» **ACTIONS TO TAKE**
a) Answer these questions from the blog post about the family's Notre Dame football weekend:
(i) What kind of day did the writer plan and pack for?
(ii) Who went to the game?
(iii) What was the writer too hot to drink anything besides?
b) In one to three sentences, explain why the blog post about the family's Notre Dame football weekend includes no pictures of the tailgating scene.
c) Write the next part of the blog post about the family's Notre Dame football weekend, starting after its final sentence.

» **DOCUMENT SECTION**
○ ○ ○ ○

Tuesday, October 19, 2010

Don't Snore, It's a Campus Tour

A two week blogging break. Oh my. My evenings keep slipping away from me somehow. I doubt anyone wants to see photos of laundry mountains, of sinks piled high with dishes, of hubby doing lots of work at home, of two-plus hour bedtime routines, or of my nursing the oft-awaking Sweet P. You have your own sink and laundry mountains, right? Unless the answer is "yes," then don't answer that.
I'm going to cop out by offering a little photo essay of a weekend trip we took with the family.
When hubby and I talked about taking the kids to Notre Dame for a football weekend, I pictured a nice, crisp autumn day. I planned and packed for the perfect fall day. We'd enjoy some tailgating and crunch leaves as we walked around campus with the tots.
What we got was the perfect summer day with fall foliage in the background. I hate to be a complainer because I know what it's like to tailgate when it's freezing cold or pouring down rain, but I'll just say that it was a bit too hot for my taste. When there's an awesome spread of food on a card table, and I'm too hot to enjoy any of it and too hot to drink anything but water (no Diet Coke for me, much less a beer), then you know it's hot.
The heat got me a little cranky for the first half of game day, which means I didn't take any pictures of the tailgating scene. Next year when I'm there on the actual perfect autumn Saturday, I'll document that part of the college football experience because there's plenty to see and talk about.
Despite the heat, we had a lot of fun. The dads and the four year-olds went to the game. My mom and my sister LAP and I walked around campus with the other kids until the four year-olds had enough and needed to be met at the stadium door. Who knew that during the game, there are hundreds of packs of women and grandparents stroller-ing around campus? I should have guessed, but it was one of the first times I'd really been outside the stadium during the game for a long period.

○ ○ ○ ○

» **DATA SHOWN**
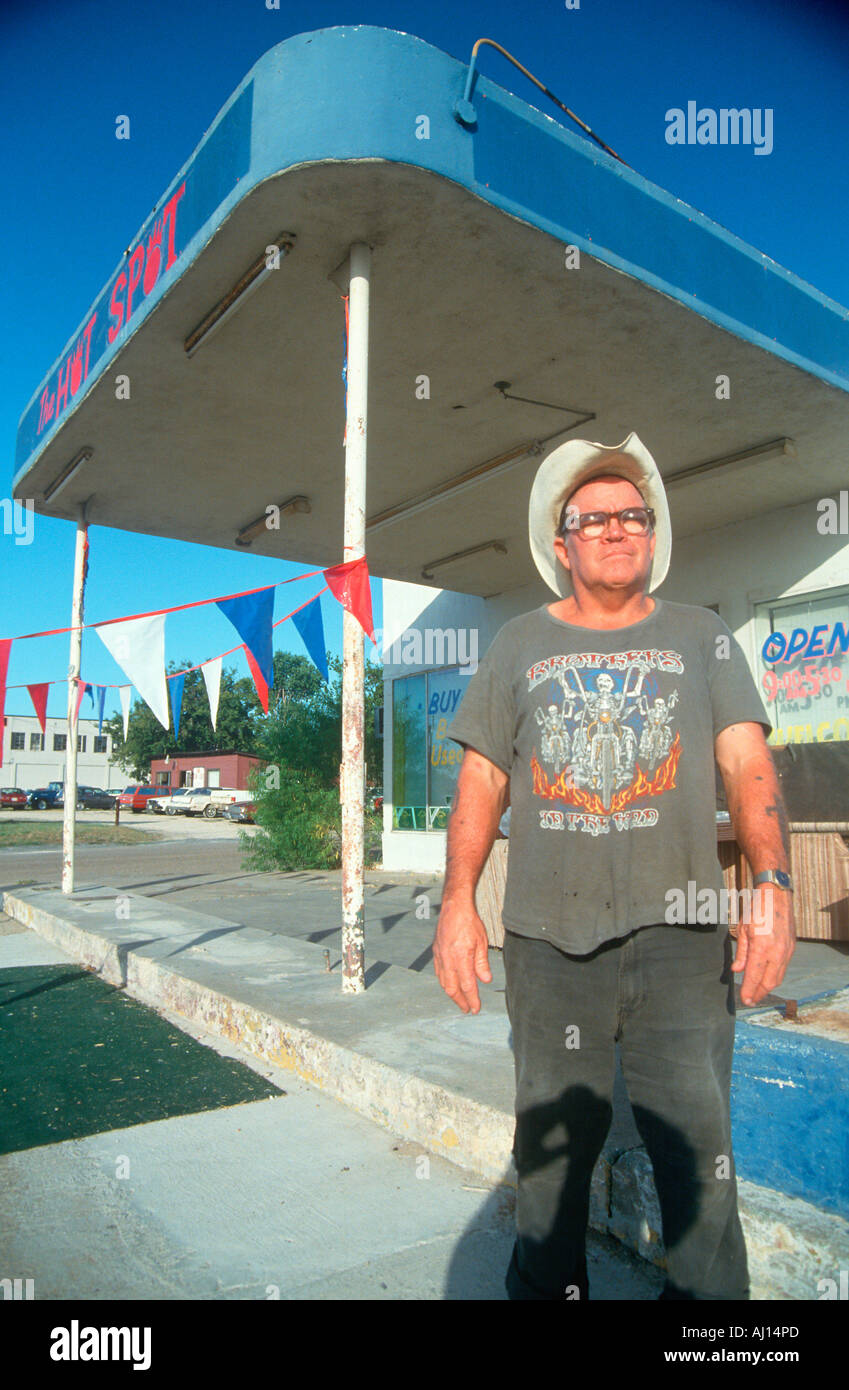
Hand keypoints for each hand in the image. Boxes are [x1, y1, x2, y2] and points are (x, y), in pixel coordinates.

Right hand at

○ ○ ○ ○

» **RESPONSES FOR EACH TASK**
a)
(i) A nice, crisp autumn day, the perfect fall day.
(ii) The dads and the four year-olds.
(iii) Water.

b) The heat made the writer a little cranky for the first half of game day, so no photos were taken of the tailgating. The writer plans to document that part the next year, on an actual perfect autumn Saturday.

c)
I also learned that a student center convenience store is like heaven on earth for a six year-old (my niece Fancy), that there are now hydration stations where students can fill their water bottles, and that one of my mom's memories of visiting campus fifteen years ago was that the recycling/trash situation was really confusing.
This photo essay is turning out kind of lame as I realize I took zero photos on Saturday. I may have posed for one though (just taken on my sister LAP's phone so less pathetic than it seems).
Someone's name is engraved on a plaque near Subway and the bathrooms. NTB.
I'll just say that game day ended with an Irish victory, cousins playing together, and Papa John's pizza so win, win, win.
Unfortunately, I did not get a photo of the empty Ice Mountain case--the "treasure chest"--that Bub filled with bottle caps, empty water bottles, leaves, grass, and assorted trash and insisted on carrying from one parking lot to another and then taking home to Chicago. Damn.
I did take some good photos on Sunday morning when hubby, the kids, and I walked around campus with my parents.
My dad's been going to ND games for forty years or more.
The Main Building known for its Golden Dome
A view of from beneath the Dome.
Hubby and I got engaged at this site, The Grotto, and were married on campus.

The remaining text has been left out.